Amyotrophic Lateral Sclerosis (ALS) is a fatal, progressive neurodegenerative disease affecting upper and lower motor neurons of the central nervous system that is associated to glial reactivity. The pathogenesis of this disease is not entirely clear. Different mechanisms have been postulated, including alterations in RNA processing, protein metabolism, axonal transport and mitochondrial function, increased oxidative stress and excitotoxicity.
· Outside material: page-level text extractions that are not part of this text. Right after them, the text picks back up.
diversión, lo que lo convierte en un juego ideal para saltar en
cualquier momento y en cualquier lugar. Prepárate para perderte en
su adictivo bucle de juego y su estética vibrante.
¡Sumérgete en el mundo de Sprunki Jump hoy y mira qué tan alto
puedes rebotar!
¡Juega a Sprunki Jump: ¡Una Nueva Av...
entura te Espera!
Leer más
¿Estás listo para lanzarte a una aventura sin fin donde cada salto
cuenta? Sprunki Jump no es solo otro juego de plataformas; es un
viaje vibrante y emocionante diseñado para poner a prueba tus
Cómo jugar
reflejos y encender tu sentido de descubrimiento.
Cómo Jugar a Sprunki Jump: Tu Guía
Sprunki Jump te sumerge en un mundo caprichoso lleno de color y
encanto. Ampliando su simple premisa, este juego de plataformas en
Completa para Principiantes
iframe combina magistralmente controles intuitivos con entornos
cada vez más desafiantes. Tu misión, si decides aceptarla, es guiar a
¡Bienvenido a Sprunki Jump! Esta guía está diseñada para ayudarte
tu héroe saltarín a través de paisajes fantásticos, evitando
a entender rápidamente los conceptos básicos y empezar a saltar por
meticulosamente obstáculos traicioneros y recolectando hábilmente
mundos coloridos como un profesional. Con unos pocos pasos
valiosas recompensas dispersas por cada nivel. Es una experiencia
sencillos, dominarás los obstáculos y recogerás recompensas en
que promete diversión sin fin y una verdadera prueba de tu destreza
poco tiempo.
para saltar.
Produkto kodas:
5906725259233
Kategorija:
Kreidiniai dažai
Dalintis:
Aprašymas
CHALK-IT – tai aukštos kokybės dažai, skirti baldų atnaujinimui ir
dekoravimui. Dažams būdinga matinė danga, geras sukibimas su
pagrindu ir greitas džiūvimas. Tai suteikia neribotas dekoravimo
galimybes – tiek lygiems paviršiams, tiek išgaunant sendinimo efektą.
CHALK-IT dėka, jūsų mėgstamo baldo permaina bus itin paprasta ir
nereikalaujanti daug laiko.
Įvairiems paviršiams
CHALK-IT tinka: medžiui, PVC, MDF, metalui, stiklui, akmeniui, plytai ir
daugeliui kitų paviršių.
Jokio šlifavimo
Astrocytes exhibit processes surrounding the synapse, where glutamate transporters are located to uptake the excess of neurotransmitter during synaptic activity. Alterations in this mechanism have been found in ALS and have highlighted the role of glia in the progression of ALS. Glutamate acts on two receptor families: NMDA and non-NMDA. There is evidence that links glutamate transporters dysfunction to the pathogenesis of the disease. In addition, it has been proven that alteration in the function and availability of the glutamate transporter EAAT2 / GLT1 contributes to the increase of extracellular glutamate concentration. In this work, we aim to review the literature on the role of astrocytes and the glutamate transporter EAAT2 / GLT1 in the pathogenesis of ALS, to identify unsolved questions that may guide further research to improve the treatment of these patients.